How to prepare a clear report for cyber-enabled fraud, phishing, and online extortion. This guide gives you a calm process to follow when a message, call, listing, or online contact feels urgent, exciting, frightening, or confusing.
What the scammer wants
Most scams in this category are built around control. The scammer wants you to move from normal decision-making into panic, secrecy, or excitement. In a reporting situation, the safest first move is usually not to prove anything to the caller or sender; it is to slow the conversation down and verify through a separate channel.
- They may ask you to act before you can think clearly.
- They may say the situation is confidential or that you should not tell family, staff, police, or your bank.
- They may move the conversation to text, WhatsApp, Telegram, email, remote-access software, cryptocurrency, wire transfer, or gift cards.
The simple verification routine
Use a three-part routine: stop, separate, verify. Stop means do not click, pay, reply, or install anything while emotions are high. Separate means leave the message or call and use a trusted phone number, app, bookmark, or official website you find yourself. Verify means ask a real person or official support channel whether the request is real.
- Do not use phone numbers, links, QR codes, or attachments provided in the suspicious message.
- If money is involved, call your bank using the number on the back of your card or inside your banking app.
- If a family emergency is claimed, contact the person through another number or ask a pre-arranged family code word.
Warning signs to watch for
One red flag may not prove a scam, but several red flags together should make you stop. Look for pressure, unusual payment methods, secrecy, poor contact details, domains that almost match real websites, and stories that change when you ask basic questions.
- A request for gift cards, crypto, wire transfer, e-transfer to a stranger, cash pickup, or courier pickup.
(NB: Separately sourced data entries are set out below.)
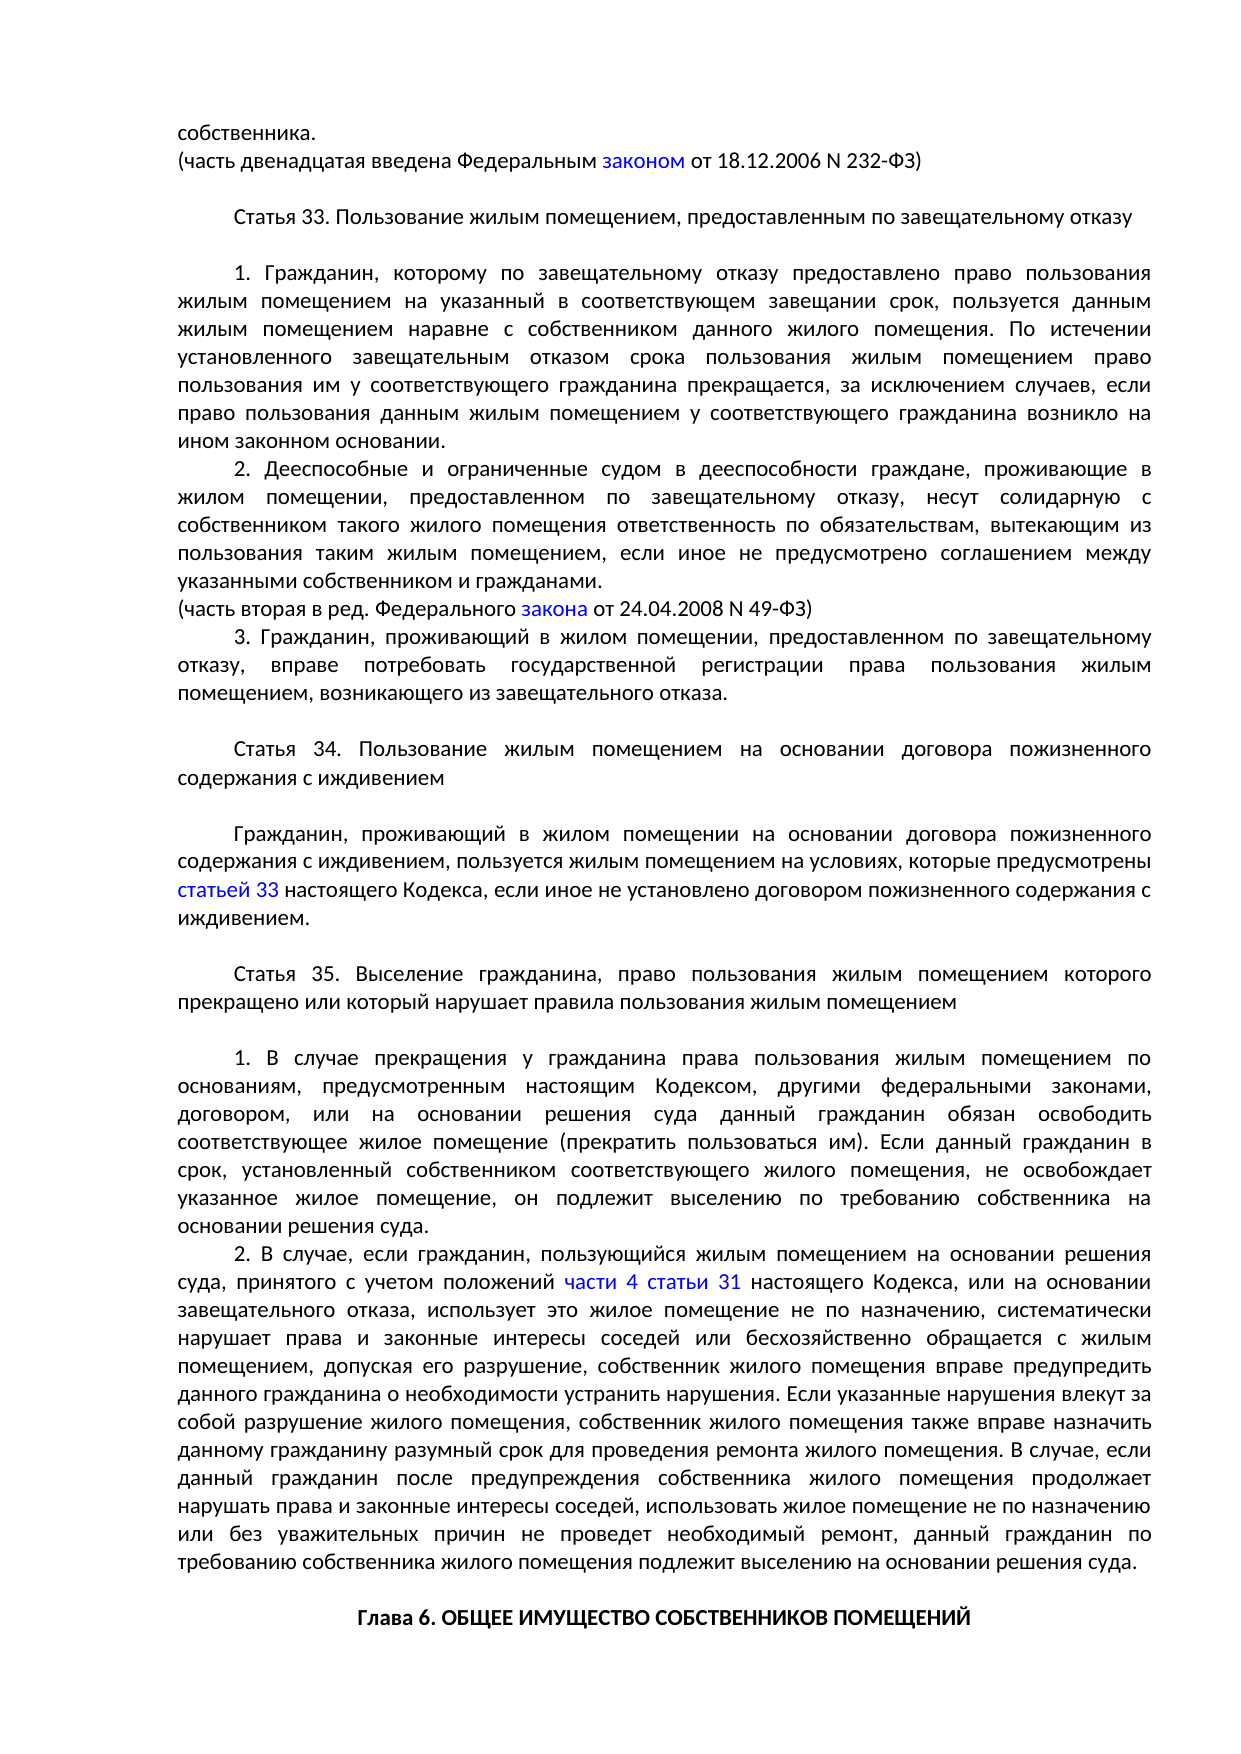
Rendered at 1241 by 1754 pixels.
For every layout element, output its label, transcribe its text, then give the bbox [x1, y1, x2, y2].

text Статья 34. Пользование жилым помещением на основании договора пожизненного содержания с иждивением [177, 734, 1152, 791]
text 2. Дееспособные и ограниченные судом в дееспособности граждане, проживающие в жилом помещении, предоставленном по завещательному отказу, несут солидарную с собственником такого жилого помещения ответственность по обязательствам, вытекающим из пользования таким жилым помещением, если иное не предусмотрено соглашением между указанными собственником и гражданами. [177, 454, 1152, 594]
text Гражданин, проживающий в жилом помещении на основании договора пожизненного содержания с иждивением, пользуется жилым помещением на условиях, которые предусмотрены статьей 33 настоящего Кодекса, если иное не установлено договором пожизненного содержания с иждивением. [177, 819, 1152, 931]
text 1. В случае прекращения у гражданина права пользования жилым помещением по основаниям, предусмотренным настоящим Кодексом, другими федеральными законами, договором, или на основании решения суда данный гражданин обязан освободить соответствующее жилое помещение (прекратить пользоваться им). Если данный гражданин в срок, установленный собственником соответствующего жилого помещения, не освобождает указанное жилое помещение, он подлежит выселению по требованию собственника на основании решения суда. [177, 1043, 1152, 1239]
text (часть двенадцатая введена Федеральным законом от 18.12.2006 N 232-ФЗ) [177, 146, 1152, 174]
text Статья 33. Пользование жилым помещением, предоставленным по завещательному отказу [177, 202, 1152, 230]
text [177, 118, 1152, 146]
text 2. В случае, если гражданин, пользующийся жилым помещением на основании решения суда, принятого с учетом положений части 4 статьи 31 настоящего Кодекса, или на основании завещательного отказа, использует это жилое помещение не по назначению, систематически нарушает права и законные интересы соседей или бесхозяйственно обращается с жилым помещением, допуская его разрушение, собственник жилого помещения вправе предупредить данного гражданина о необходимости устранить нарушения. Если указанные нарушения влекут за собой разрушение жилого помещения, собственник жилого помещения также вправе назначить данному гражданину разумный срок для проведения ремонта жилого помещения. В случае, если данный гражданин после предупреждения собственника жилого помещения продолжает нарушать права и законные интересы соседей, использовать жилое помещение не по назначению или без уважительных причин не проведет необходимый ремонт, данный гражданин по требованию собственника жилого помещения подлежит выселению на основании решения суда. [177, 1239, 1152, 1575]
text Глава 6. ОБЩЕЕ ИМУЩЕСТВО СОБСТВЕННИКОВ ПОМЕЩЕНИЙ [177, 1603, 1152, 1631]
text (часть вторая в ред. Федерального закона от 24.04.2008 N 49-ФЗ) [177, 594, 1152, 622]
text 1. Гражданин, которому по завещательному отказу предоставлено право пользования жилым помещением на указанный в соответствующем завещании срок, пользуется данным жилым помещением наравне с собственником данного жилого помещения. По истечении установленного завещательным отказом срока пользования жилым помещением право пользования им у соответствующего гражданина прекращается, за исключением случаев, если право пользования данным жилым помещением у соответствующего гражданина возникло на ином законном основании. [177, 258, 1152, 454]
text 3. Гражданин, проживающий в жилом помещении, предоставленном по завещательному отказу, вправе потребовать государственной регистрации права пользования жилым помещением, возникающего из завещательного отказа. [177, 622, 1152, 707]
text Статья 35. Выселение гражданина, право пользования жилым помещением которого прекращено или который нарушает правила пользования жилым помещением [177, 959, 1152, 1015]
- A claim that you will be arrested, lose money, miss a deal, or lose access unless you act immediately.
- A request for one-time codes, passwords, remote computer access, bank screenshots, SIN details, or ID photos.
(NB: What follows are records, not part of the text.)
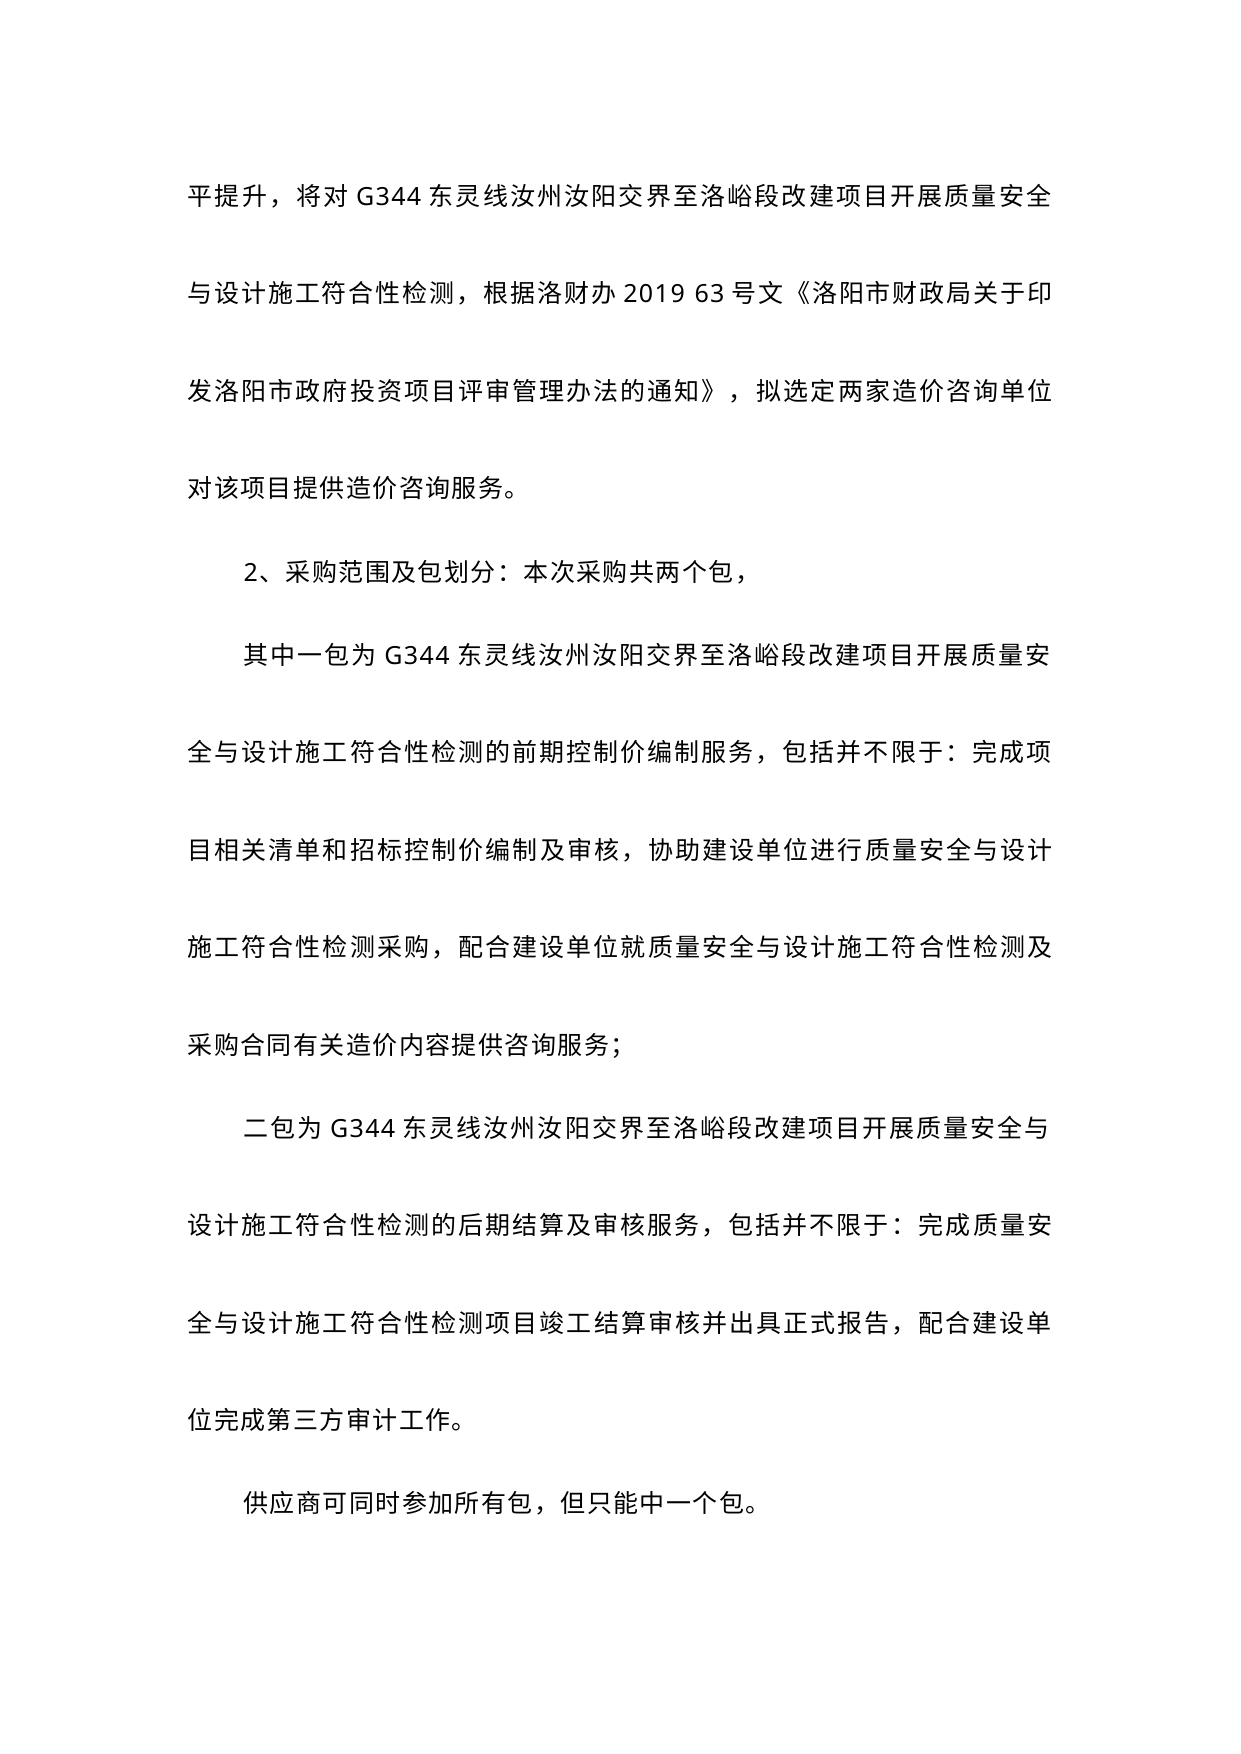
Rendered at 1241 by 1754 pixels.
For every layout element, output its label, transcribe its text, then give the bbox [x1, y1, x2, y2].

text 其中一包为G344东灵线汝州汝阳交界至洛峪段改建项目开展质量安全与设计施工符合性检测的前期控制价编制服务，包括并不限于：完成项目相关清单和招标控制价编制及审核，协助建设单位进行质量安全与设计施工符合性检测采购，配合建设单位就质量安全与设计施工符合性检测及采购合同有关造价内容提供咨询服务； [187, 621, 1053, 1076]
text 2、采购范围及包划分：本次采购共两个包， [187, 538, 1053, 603]
text 供应商可同时参加所有包，但只能中一个包。 [187, 1469, 1053, 1534]
text 二包为G344东灵线汝州汝阳交界至洛峪段改建项目开展质量安全与设计施工符合性检测的后期结算及审核服务，包括并不限于：完成质量安全与设计施工符合性检测项目竣工结算审核并出具正式报告，配合建设单位完成第三方审计工作。 [187, 1094, 1053, 1451]
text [187, 162, 1053, 519]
What to do if you already responded
Do not be embarrassed and do not keep negotiating with the scammer. Save screenshots, transaction IDs, usernames, websites, phone numbers, and email headers if you can. Contact your bank or payment provider quickly and ask what can be blocked, reversed, frozen, or monitored.
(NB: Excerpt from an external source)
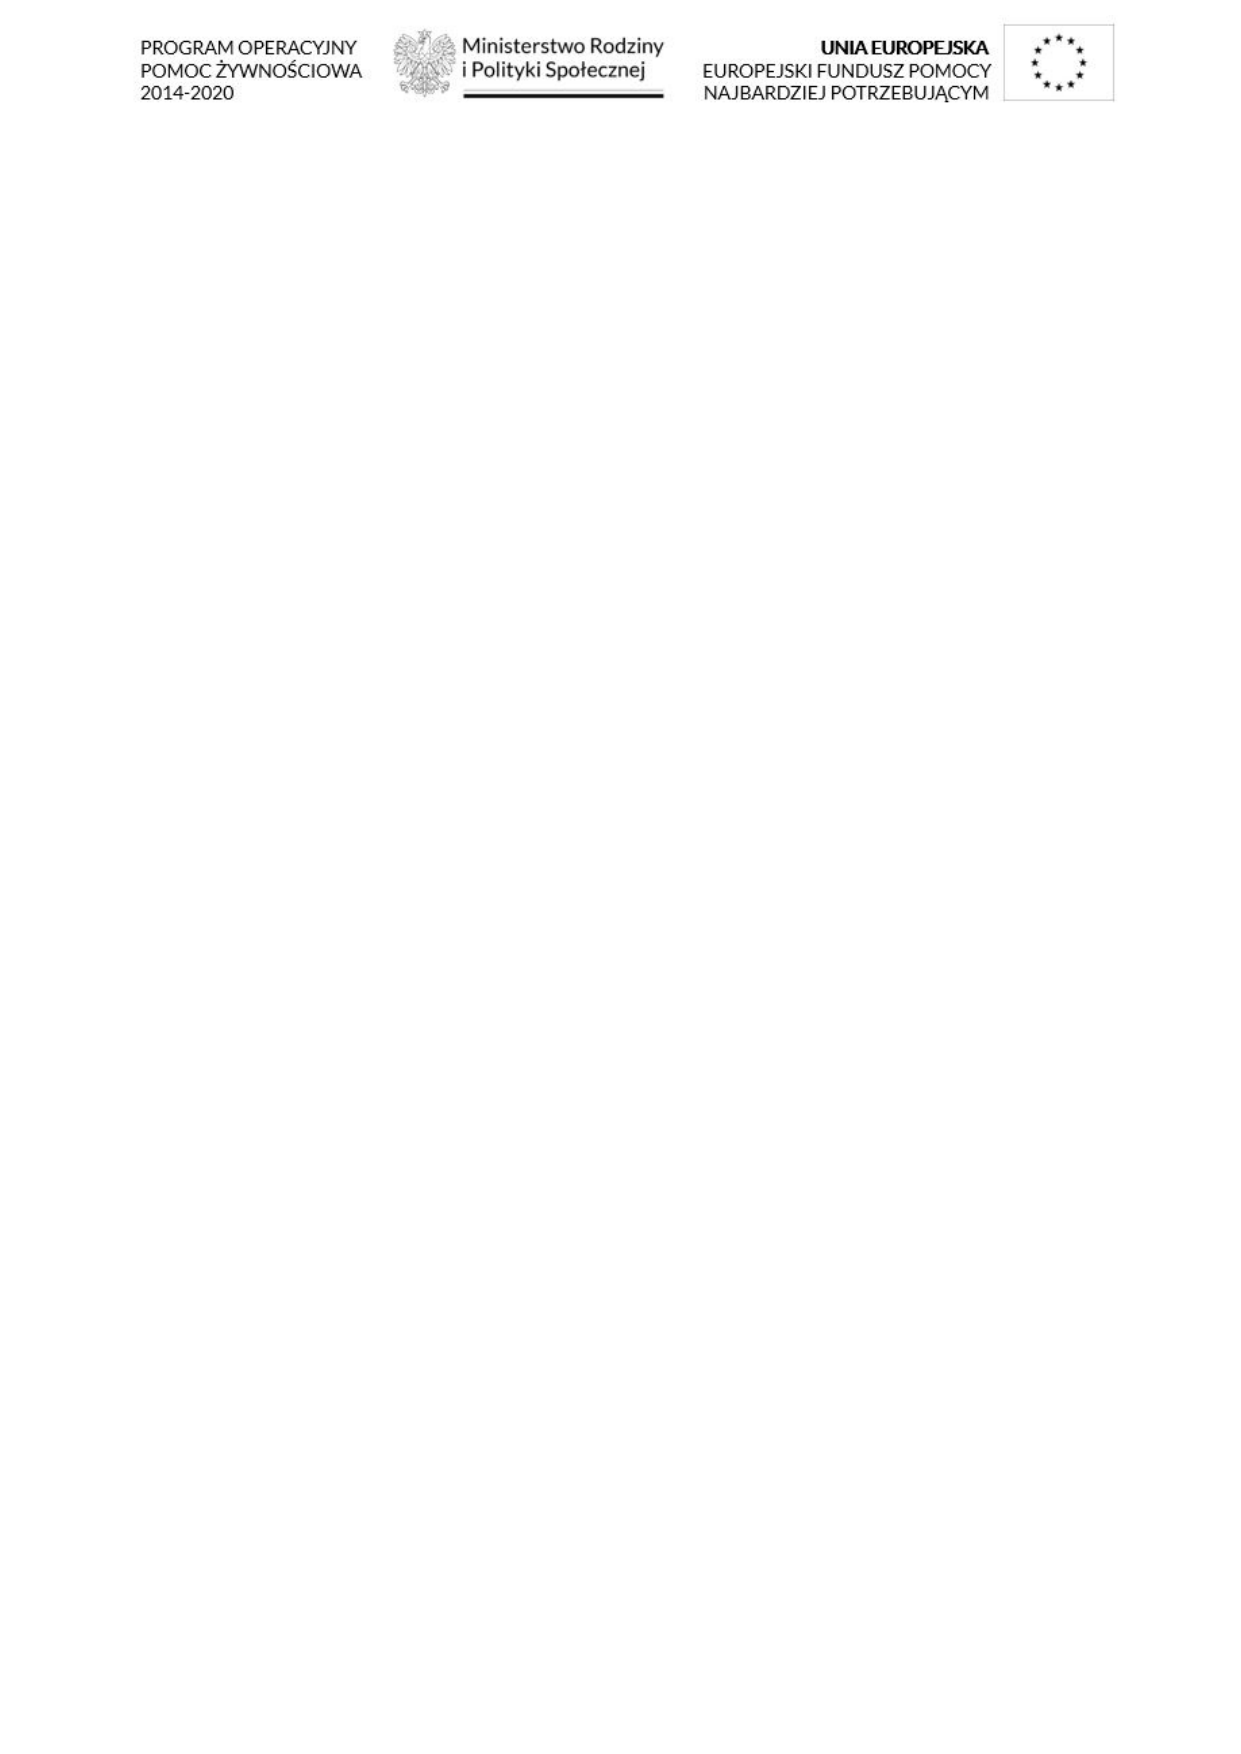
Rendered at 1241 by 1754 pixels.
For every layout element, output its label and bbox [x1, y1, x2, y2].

- Change passwords from a clean device if you shared login details or installed software.
- Report the scam to the proper fraud reporting centre in your country.
- Warn people close to you if the scammer has your contacts or social media account.
A prevention habit to keep
Make a personal rule that any unexpected request involving money, identity documents, account codes, or remote access requires a cooling-off period. A legitimate organization can wait while you verify. Scammers are the ones who need you to skip verification.